When labor finally started, I had been ready for a month. I awoke with mild contractions at 3:30 a.m. I went downstairs and vacuumed. I took the corn bread and black bean soup out of the freezer to thaw; the midwives would be hungry. While my daughter and husband slept, I took a shower. Then I wandered through the three rooms of my home, drying my hair. I prayed. It all had been a prayer–the gathering, the readying, the attention to myself-a prayer of blessing and gratitude.

At dawn I called the midwife and my friends, Charlotte and Diana. The snow outside was pink, reflected throughout the house. I woke my husband. Our second child was about to be born.
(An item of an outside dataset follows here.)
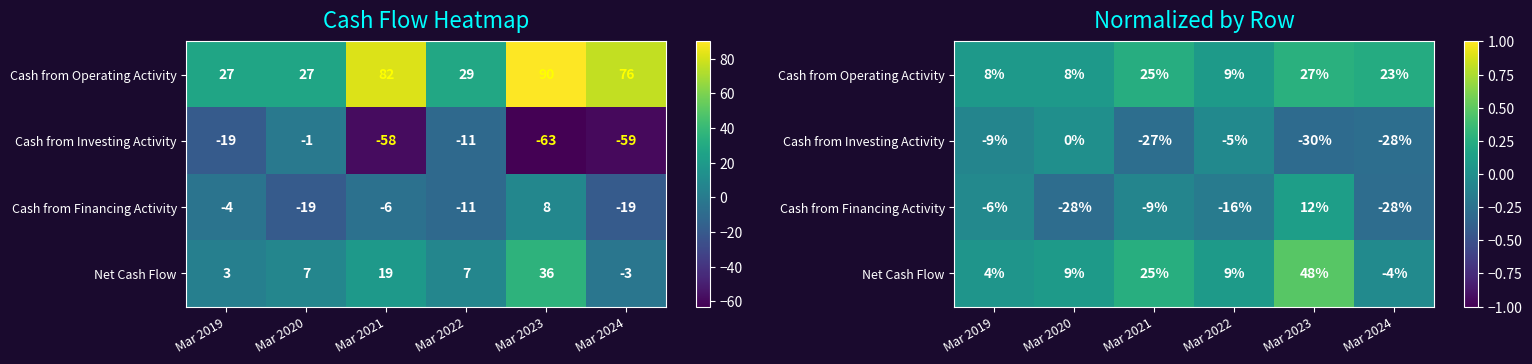

Is the value of Net Cash Flow at Mar 2022 greater than the value of Cash from Financing Activity at Mar 2024?

Yes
When all my attendants had arrived, I lay down for a moment on the living room couch to let them listen to the baby’s heart and take my blood pressure. Then I served them corn bread, black bean soup, and raspberry tea. It was a party, subdued and respectful, but still a joyous gathering of friends. I leaned against the table for a contraction.

“Emily, go upstairs,” my friends told me. “You’re about to have a baby, you know.”

“Can’t I get you more soup?” I joked.

My daughter, Dominique, pressed her small fist against my lower back. The midwife’s assistant, who was five months pregnant with her first child, said, “Wow, you sure are doing a good job of staying relaxed between contractions.” Everything was so unhurried that I wondered if it was really going to happen. I associated labor with panic, jumping into the car, rushing about.

“Don’t worry,” said the midwife, pouring herself another cup of tea. “You don’t have to go anywhere. You can be romantic.” Romantic. Now there was a concept.

I found that if I lay down, the contractions subsided, so I put my arms around my husband’s neck, and we danced. I sang, I moaned. As the contractions began to crescendo, I hung on for balance, my feet spread wide.

The labor unfurled like a wave. I remained standing until the last moment. There were only six minutes of pushing. Elena crowned at 8:21 a.m. and was born, literally the next minute, at 8:22. She flew out, one hand leading, like a trapeze artist. Dominique wrapped the first receiving blanket around her sister.

I bled quite a bit. Shannon shot me with pitocin and I stopped bleeding. I needed stitches. Diana held the baby while Shannon and her assistant crouched between my legs with needle and thread. I never went to the hospital. Instead, I was served scrambled eggs on my grandmother’s china and juice in one of Diana’s mugs. Then I rested in my bed, nursing my new baby, while my friends and family saw to the dishes and the laundry. Amen.

Emily Sinagra, writer, mother, homebirth advocate, and La Leche League member, lives in Gloucester, Massachusetts, with her husband, Joe, a commercial fisherman, and their three children: Dominique (11), Elena (5) and Tristan (19 months)–plus an African Grey parrot, a dog, three cats, two cockatiels, one parakeet, and numerous tropical fish.